Advancements in directed energy (DE) technology are critical to the support of the U.S National Defense strategy. As the Department of Defense looks to replace its present anti-missile weapons systems with laser-based systems, the need for directed energy technologies continues to grow.
Directed Energy Market Overview
While the directed energy space includes technologies such as microwaves, lasers have consumed the bulk of the attention and spending. Over the last two years, the U.S. military has doubled its spending on directed energy weapons and the market is expected to continue growth at a 23.26% CAGR through 2025.
| 2017 | 2018 | 2019 | |
| US Army | $78M | $192M | $148M |
| US Navy | $123M | $173M | $259M |
| US Air Force | $166M | $248M | $235M |
| Missile Defense Agency | $35M | $74M | $224M |
| Joint Non-Lethal Weapons | $47M | $44M | $47M |
| DE Joint Transition Office | $56M | $57M | $57M |
| OSD (+DARPA & SOCOM) | $30M | $33M | $122M |
| Total | $535M | $821M | $1.092B |
Figure 1: Increase from $535M to $1.092B in two years.
The past several years of government funding efforts for directed energy have been devoted to improving the following system parameters:
- Increasing laser power on target
- Improving system efficiency
- Reducing size and weight of the laser system to expand available deployable platforms
- Reducing cost
Opportunities and Challenges for Directed Energy Lasers
All directed energy lasers, whether they utilize fiber, solid-state or hybrid laser technologies, have one thing in common — they all use laser diodes as the primary laser component. Laser diodes are used to optically pump the laser gain medium when a command decision is made to fire a weapon. As shown in Figure 2, up to 80% of the size, weight and cost of a DE laser comes from the laser diodes. Any improvement in a DE laser weapon must first start by optimizing the semiconductor laser diode.
Figure 2
The forecasted market growth supports the laser diodes required for each DE laser architectures:
Fiber Lasers
Defense application: Man-portable Counter-Unmanned Aircraft Systems
Opportunities: Simple, compact and reliable, with high beam quality, fiber lasers offer advantages for directed energy. Lower powered systems are already in volume production for industrial applications, so opportunities exist to redesign these systems for military applications.
Challenges: Thermal management (fluid cooling), power scalability and portability
Diode Pumped Solid State Laser (DPSSL)
Defense applications: Aerospace, lidar, satellites
Opportunities: Build a unique system that is lightweight and performs efficiently and reliably in space.

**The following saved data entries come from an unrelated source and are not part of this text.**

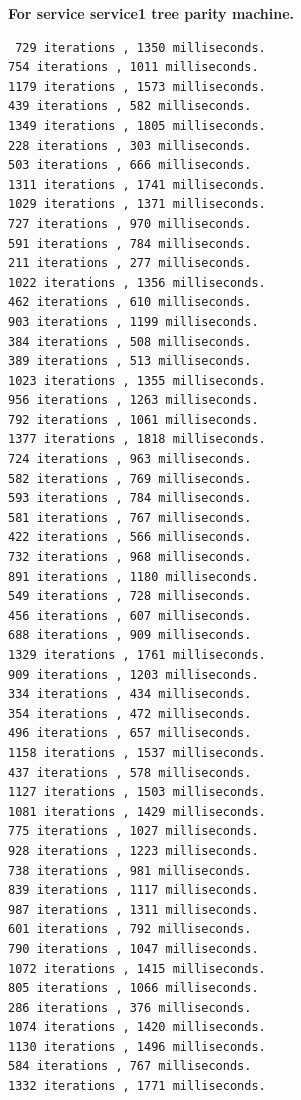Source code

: \textbf{For service service1 tree parity machine.}
\begin{lstlisting}
 729 iterations , 1350 milliseconds.
754 iterations , 1011 milliseconds.
1179 iterations , 1573 milliseconds.
439 iterations , 582 milliseconds.
1349 iterations , 1805 milliseconds.
228 iterations , 303 milliseconds.
503 iterations , 666 milliseconds.
1311 iterations , 1741 milliseconds.
1029 iterations , 1371 milliseconds.
727 iterations , 970 milliseconds.
591 iterations , 784 milliseconds.
211 iterations , 277 milliseconds.
1022 iterations , 1356 milliseconds.
462 iterations , 610 milliseconds.
903 iterations , 1199 milliseconds.
384 iterations , 508 milliseconds.
389 iterations , 513 milliseconds.
1023 iterations , 1355 milliseconds.
956 iterations , 1263 milliseconds.
792 iterations , 1061 milliseconds.
1377 iterations , 1818 milliseconds.
724 iterations , 963 milliseconds.
582 iterations , 769 milliseconds.
593 iterations , 784 milliseconds.
581 iterations , 767 milliseconds.
422 iterations , 566 milliseconds.
732 iterations , 968 milliseconds.
891 iterations , 1180 milliseconds.
549 iterations , 728 milliseconds.
456 iterations , 607 milliseconds.
688 iterations , 909 milliseconds.
1329 iterations , 1761 milliseconds.
909 iterations , 1203 milliseconds.
334 iterations , 434 milliseconds.
354 iterations , 472 milliseconds.
496 iterations , 657 milliseconds.
1158 iterations , 1537 milliseconds.
437 iterations , 578 milliseconds.
1127 iterations , 1503 milliseconds.
1081 iterations , 1429 milliseconds.
775 iterations , 1027 milliseconds.
928 iterations , 1223 milliseconds.
738 iterations , 981 milliseconds.
839 iterations , 1117 milliseconds.
987 iterations , 1311 milliseconds.
601 iterations , 792 milliseconds.
790 iterations , 1047 milliseconds.
1072 iterations , 1415 milliseconds.
805 iterations , 1066 milliseconds.
286 iterations , 376 milliseconds.
1074 iterations , 1420 milliseconds.
1130 iterations , 1496 milliseconds.
584 iterations , 767 milliseconds.
1332 iterations , 1771 milliseconds.

\end{lstlisting}

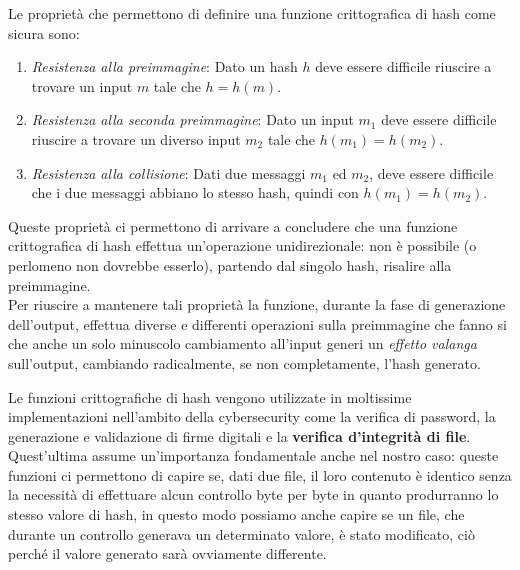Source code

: Le proprietà che permettono di definire una funzione crittografica di hash come sicura sono:
\begin{enumerate}
    \item \emph{Resistenza alla preimmagine}: Dato un hash \(h\) deve essere difficile riuscire a
    trovare un input \(m\) tale che \(h = h(m)\).
    \item \emph{Resistenza alla seconda preimmagine}: Dato un input \(m_1\) deve essere difficile
    riuscire a trovare un diverso input \(m_2\) tale che \(h(m_1) = h(m_2)\).
    \item \emph{Resistenza alla collisione}: Dati due messaggi \(m_1\) ed \(m_2\), deve essere
    difficile che i due messaggi abbiano lo stesso hash, quindi con \(h(m_1) = h(m_2)\).
\end{enumerate}
Queste proprietà ci permettono di arrivare a concludere che una funzione crittografica di
hash effettua un'operazione unidirezionale: non è possibile (o perlomeno non dovrebbe esserlo),
partendo dal singolo hash, risalire alla preimmagine. \\
Per riuscire a mantenere tali proprietà la funzione, durante la fase di generazione
dell'output, effettua diverse e differenti operazioni sulla preimmagine
che fanno si che anche un solo minuscolo cambiamento all'input generi
un \emph{effetto valanga} sull'output, cambiando radicalmente, se non completamente,
l'hash generato.

Le funzioni crittografiche di hash vengono utilizzate in moltissime implementazioni
nell'ambito della cybersecurity come la verifica di password, la generazione e
validazione di firme digitali e la \textbf{verifica d'integrità di file}.
Quest'ultima assume un'importanza fondamentale anche nel nostro caso: queste funzioni
ci permettono di capire se, dati due file, il loro contenuto è identico senza
la necessità di effettuare alcun controllo byte per byte in quanto produrranno
lo stesso valore di hash, in questo modo possiamo anche capire se un file,
che durante un controllo generava un determinato valore, è stato modificato,
ciò perché il valore generato sarà ovviamente differente.



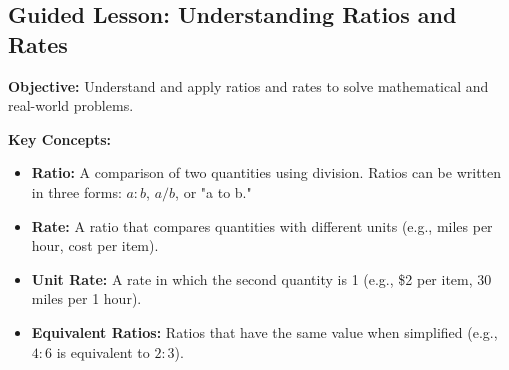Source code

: \documentclass[12pt]{article}
\title{}
\date{}
\begin{document}
\subsection*{Guided Lesson: Understanding Ratios and Rates}
\onehalfspacing

\begin{tcolorbox}[colframe=black!40, colback=gray!5, 
coltitle=black, colbacktitle=black!20, fonttitle=\bfseries\Large, 
title=Learning Objective, halign title=center, left=5pt, right=5pt, top=5pt, bottom=15pt]
\textbf{Objective:} Understand and apply ratios and rates to solve mathematical and real-world problems.
\end{tcolorbox}

\begin{tcolorbox}[colframe=black!60, colback=white, 
coltitle=black, colbacktitle=black!15, fonttitle=\bfseries\Large, 
title=Key Concepts and Vocabulary, halign title=center, left=10pt, right=10pt, top=10pt, bottom=15pt]
\textbf{Key Concepts:}
\begin{itemize}
    \item \textbf{Ratio:} A comparison of two quantities using division. Ratios can be written in three forms: \( a:b \), \( a/b \), or "a to b."
    \item \textbf{Rate:} A ratio that compares quantities with different units (e.g., miles per hour, cost per item).
    \item \textbf{Unit Rate:} A rate in which the second quantity is 1 (e.g., \$2 per item, 30 miles per 1 hour).
    \item \textbf{Equivalent Ratios:} Ratios that have the same value when simplified (e.g., \( 4:6 \) is equivalent to \( 2:3 \)).
\end{itemize}
\end{tcolorbox}
\end{document}
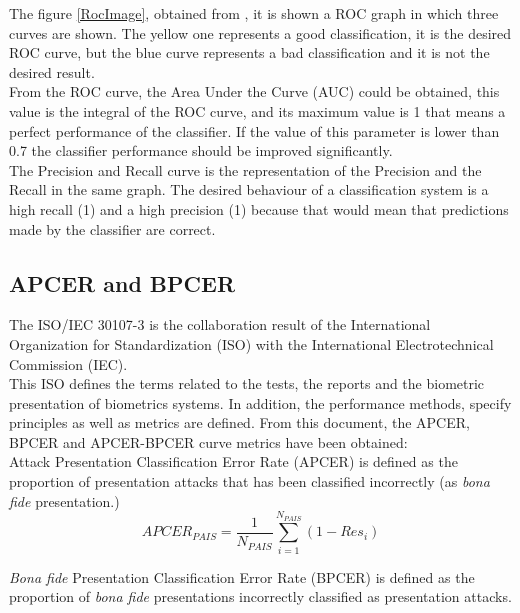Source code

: The figure \ref{RocImage}, obtained from \cite{RocImage}, it is shown a ROC graph in which three curves are shown.  The yellow one represents a good classification, it is the desired ROC curve, but the blue curve represents a bad classification and it is not the desired result.\\

From the ROC curve, the Area Under the Curve (AUC) could be obtained, this value is the integral of the ROC curve, and its maximum value is 1 that means a perfect performance of the classifier. If the value of this parameter is lower than 0.7 the classifier performance should be improved significantly.\\

The Precision and Recall curve is the representation of the Precision and the Recall in the same graph. The desired behaviour of a classification system is a high recall (1) and a high precision (1) because that would mean that predictions made by the classifier are correct.\\

\subsection{APCER and BPCER}
The ISO/IEC 30107-3 \cite{ISO} is the collaboration result of  the International Organization for Standardization (ISO) with the International Electrotechnical Commission (IEC).\\

This ISO defines the terms related to the tests, the reports and the biometric presentation of biometrics systems. In addition, the performance methods, specify principles as well as metrics are defined. From this document, the APCER, BPCER and APCER-BPCER curve metrics have been obtained:\\

Attack Presentation Classification Error Rate (APCER) is defined as the proportion of presentation attacks that has been classified incorrectly (as \textit{bona fide} presentation.)\\

\begin{equation}
  APCER_{PAIS} = \frac{1}{N_{PAIS}}\sum_{i=1}^{N_{PAIS}}(1 - Res_{i})
\end{equation}

\textit{Bona fide} Presentation Classification Error Rate (BPCER) is defined as the proportion of \textit{bona fide} presentations  incorrectly classified as presentation attacks.\\

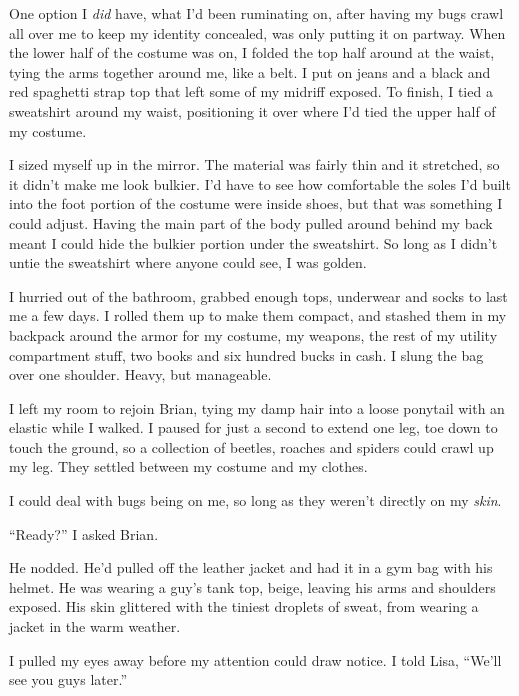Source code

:One option I \emph{did} have, what I'd been ruminating on, after having my bugs crawl all over me to keep my identity concealed, was only putting it on partway. When the lower half of the costume was on, I folded the top half around at the waist, tying the arms together around me, like a belt.  I put on jeans and a black and red spaghetti strap top that left some of my midriff exposed.  To finish, I tied a sweatshirt around my waist, positioning it over where I'd tied the upper half of my costume.



I sized myself up in the mirror.  The material was fairly thin and it stretched, so it didn't make me look bulkier.  I'd have to see how comfortable the soles I'd built into the foot portion of the costume were inside shoes, but that was something I could adjust.  Having the main part of the body pulled around behind my back meant I could hide the bulkier portion under the sweatshirt.  So long as I didn't untie the sweatshirt where anyone could see, I was golden.



I hurried out of the bathroom, grabbed enough tops, underwear and socks to last me a few days.  I rolled them up to make them compact, and stashed them in my backpack around the armor for my costume, my weapons, the rest of my utility compartment stuff, two books and six hundred bucks in cash.  I slung the bag over one shoulder.  Heavy, but manageable.



I left my room to rejoin Brian, tying my damp hair into a loose ponytail with an elastic while I walked.  I paused for just a second to extend one leg, toe down to touch the ground, so a collection of beetles, roaches and spiders could crawl up my leg.  They settled between my costume and my clothes.



I could deal with bugs being on me, so long as they weren't directly on my \emph{skin}.



``Ready?'' I asked Brian.



He nodded.  He'd pulled off the leather jacket and had it in a gym bag with his helmet.  He was wearing a guy's tank top, beige, leaving his arms and shoulders exposed.  His skin glittered with the tiniest droplets of sweat, from wearing a jacket in the warm weather.



I pulled my eyes away before my attention could draw notice.  I told Lisa, ``We'll see you guys later.''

Challenges: High cost and beam quality power scaling
Diode-Pumped Alkali Laser (DPAL)
Defense applications: Airborne, UAV, space
Opportunities: These systems are highly efficient and can achieve scalable megawatt power levels at size and weight targets compatible with airborne platforms.
Challenges: High cost and military hardened
Illuminators
Defense applications: All directed energy applications
Opportunities: Active target illumination. Direct diode technology offers very high electrical efficiency in a very low weight and sized package.
Challenges: Eye-safety and beam quality
The 2020 Department of Defense budget emphasizes the innovation of existing technologies, particularly high-power lasers, over complex space applications for the distant future. Therefore, power, weight, system integration and ease of use by soldiers in the field are critical factors in achieving viability and market growth.
Continued innovation in the directed energy space will only advance our military capabilities and provide more powerful weaponry. Investment in improving laser diode technology is essential to meeting key metrics for laser weapon systems.